When Failure is a Good Thing: Lessons from SHSMD 2015

I spent the first half of my week at the Society for Healthcare Strategy and Market Development (SHSMD) conference in Washington, D.C.  While I am so accustomed to hearing case studies about “getting it right” at these conferences, I was intrigued by a subtle theme of why it sometimes is even better to fail – as long as you learn from it.  Taking risks is a challenge, especially in a traditional industry like healthcare, where failing (at least, on the clinical side) can mean life or death.  It’s also highly-regulated, which makes communicators especially wary of exploring unchartered waters.

As with most industry conferences, we had several speakers from outside of healthcare, who helped to broaden our thinking.  It was Eric Ries, author of the book The Lean Startup: How Today’s Entrepreneurs Use Continuous Innovation to Create Radically Successful Businesses, who resonated with me along this theme of learning from low-risk failures.

Ries’ book, published in 2011, was originally focused on start-up companies and how they can shorten their product development cycles through “adopting a combination of business-hypothesis-driven experimentation, iterative product releases, and validated learning.”  According to Ries, failure can be productive and a 10% success rate is pretty good.  He’s trained GE executives on the approach, helping to create an approach called “FastWorks,” helping to deliver better outcomes to customers, faster.

How could that ever relate to what we do in healthcare communications?

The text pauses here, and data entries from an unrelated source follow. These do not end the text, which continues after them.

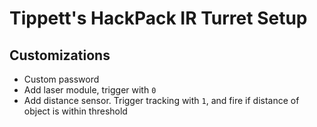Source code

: # Tippett's HackPack IR Turret Setup
## Customizations
- Custom password
- Add laser module, trigger with `0`
- Add distance sensor. Trigger tracking with `1`, and fire if distance of object is within threshold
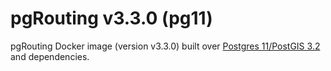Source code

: # pgRouting v3.3.0 (pg11)

pgRouting Docker image (version v3.3.0) built over [Postgres 11/PostGIS 3.2](https://hub.docker.com/r/postgis/postgis/tags?page=1&name=11-3.2) and dependencies.
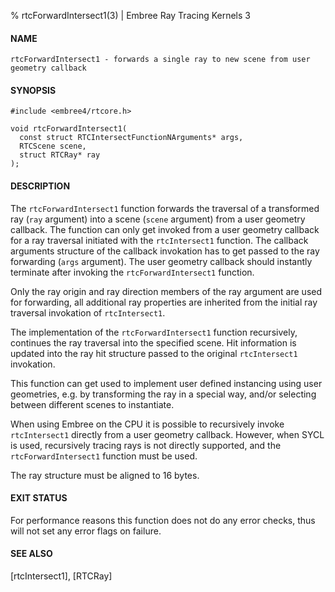 % rtcForwardIntersect1(3) | Embree Ray Tracing Kernels 3

#### NAME

    rtcForwardIntersect1 - forwards a single ray to new scene from user geometry callback

#### SYNOPSIS

    #include <embree4/rtcore.h>

    void rtcForwardIntersect1(
      const struct RTCIntersectFunctionNArguments* args,
      RTCScene scene,
      struct RTCRay* ray
    );

#### DESCRIPTION

The `rtcForwardIntersect1` function forwards the traversal of a
transformed ray (`ray` argument) into a scene (`scene` argument) from
a user geometry callback. The function can only get invoked from a
user geometry callback for a ray traversal initiated with the
`rtcIntersect1` function. The callback arguments structure of the
callback invokation has to get passed to the ray forwarding (`args`
argument). The user geometry callback should instantly terminate after
invoking the `rtcForwardIntersect1` function.

Only the ray origin and ray direction members of the ray
argument are used for forwarding, all additional ray properties are
inherited from the initial ray traversal invokation of
`rtcIntersect1`.

The implementation of the `rtcForwardIntersect1` function recursively,
continues the ray traversal into the specified scene. Hit information
is updated into the ray hit structure passed to the original
`rtcIntersect1` invokation.

This function can get used to implement user defined instancing using
user geometries, e.g. by transforming the ray in a special way, and/or
selecting between different scenes to instantiate.

When using Embree on the CPU it is possible to recursively invoke
`rtcIntersect1` directly from a user geometry callback. However, when
SYCL is used, recursively tracing rays is not directly supported, and
the `rtcForwardIntersect1` function must be used.

The ray structure must be aligned to 16 bytes.

#### EXIT STATUS

For performance reasons this function does not do any error checks,
thus will not set any error flags on failure.

#### SEE ALSO

[rtcIntersect1], [RTCRay]
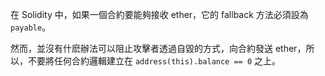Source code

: 在 Solidity 中，如果一個合約要能夠接收 ether，它的 fallback 方法必須設為 `payable`。

然而，並沒有什麽辦法可以阻止攻擊者透過自毀的方式，向合約發送 ether，所以，不要將任何合約邏輯建立在  `address(this).balance == 0` 之上。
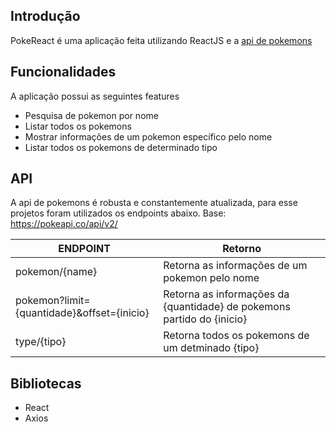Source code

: ## Introdução

PokeReact é uma aplicação feita utilizando ReactJS e a [api de pokemons](https://pokeapi.co/)

## Funcionalidades

A aplicação possui as seguintes features

-   Pesquisa de pokemon por nome
-   Listar todos os pokemons
-   Mostrar informações de um pokemon específico pelo nome
-   Listar todos os pokemons de determinado tipo

## API

A api de pokemons é robusta e constantemente atualizada, para esse projetos foram utilizados os endpoints abaixo.
Base: https://pokeapi.co/api/v2/

| ENDPOINT                                   | Retorno                                                                |
| ------------------------------------------ | ---------------------------------------------------------------------- |
| pokemon/{name}                             | Retorna as informações de um pokemon pelo nome                         |
| pokemon?limit={quantidade}&offset={inicio} | Retorna as informações da {quantidade} de pokemons partido do {inicio} |
| type/{tipo}                                | Retorna todos os pokemons de um detminado {tipo}                       |

## Bibliotecas

-   React
-   Axios
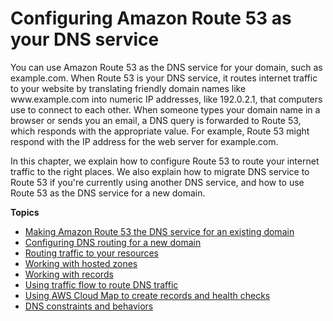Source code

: # Configuring Amazon Route 53 as your DNS service<a name="dns-configuring"></a>

You can use Amazon Route 53 as the DNS service for your domain, such as example\.com\. When Route 53 is your DNS service, it routes internet traffic to your website by translating friendly domain names like www\.example\.com into numeric IP addresses, like 192\.0\.2\.1, that computers use to connect to each other\. When someone types your domain name in a browser or sends you an email, a DNS query is forwarded to Route 53, which responds with the appropriate value\. For example, Route 53 might respond with the IP address for the web server for example\.com\.

In this chapter, we explain how to configure Route 53 to route your internet traffic to the right places\. We also explain how to migrate DNS service to Route 53 if you're currently using another DNS service, and how to use Route 53 as the DNS service for a new domain\. 

**Topics**
+ [Making Amazon Route 53 the DNS service for an existing domain](MigratingDNS.md)
+ [Configuring DNS routing for a new domain](dns-configuring-new-domain.md)
+ [Routing traffic to your resources](dns-routing-traffic-to-resources.md)
+ [Working with hosted zones](hosted-zones-working-with.md)
+ [Working with records](rrsets-working-with.md)
+ [Using traffic flow to route DNS traffic](traffic-flow.md)
+ [Using AWS Cloud Map to create records and health checks](autonaming.md)
+ [DNS constraints and behaviors](DNSBehavior.md)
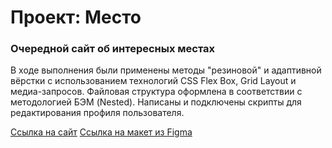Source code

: # Проект: Место

### Очередной сайт об интересных местах
В ходе выполнения были применены методы "резиновой" и адаптивной
вёрстки с использованием технологий CSS Flex Box, Grid Layout и медиа-запросов. Файловая структура оформлена в соответствии с методологией БЭМ (Nested). Написаны и подключены скрипты для редактирования профиля пользователя.

[Ссылка на сайт](https://kripns.github.io/mesto/)
[Ссылка на макет из Figma](https://www.figma.com/file/2cn9N9jSkmxD84oJik7xL7/JavaScript.-Sprint-4?node-id=0%3A1/)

In a world that is being driven by digital communications (hello, look at you reading this blog post), we have an opportunity to test approaches and messages and “pivot,” as Ries suggests, rapidly and without significant consequence.  In doing so, we are able to fine tune our campaigns and execute “precision marketing” (efficiency in reaching target markets with a relevant message), as the speakers in Penn Medicine’s “The Marketing Laboratory: Achieving Marketing Success through Experimentation, Iteration, and Insight” session noted.  In their session, Sarah Sanders, Associate Chief Marketing Officer at Penn Medicine, and Tanya Andreadis, Director, Digital Strategy at Penn Medicine, presented an overview of their hypothesis-driven marketing experiment.  With more than 100 digital campaigns over the course of four years, they were able to use their learnings from testing a variety of hypotheses to optimize campaigns over time.  The results included a 25% increase in total volume and a 33% increase in appointment requests – and more than 20,000 digital leads.

As communicators, we love research, but it can be cost and time-prohibitive.  With digital campaigns, such as Facebook advertising, or native advertising, we have the opportunity to quickly evaluate whether or not our message is resonating, and change our course.

This isn’t to say that we shouldn’t invest in large campaigns across mediums such as print, where it is more difficult to test and make changes mid-campaign.  Rather, we should consider testing our message using digital platforms before we make that investment.

At the end of his session, Ries challenged our SHSMD cohort to find a buddy, identify a hypothesis that we planned to test, and report back this upcoming Monday.  What hypothesis are you planning to test?  Have you seen surprising results?  We’d love to know!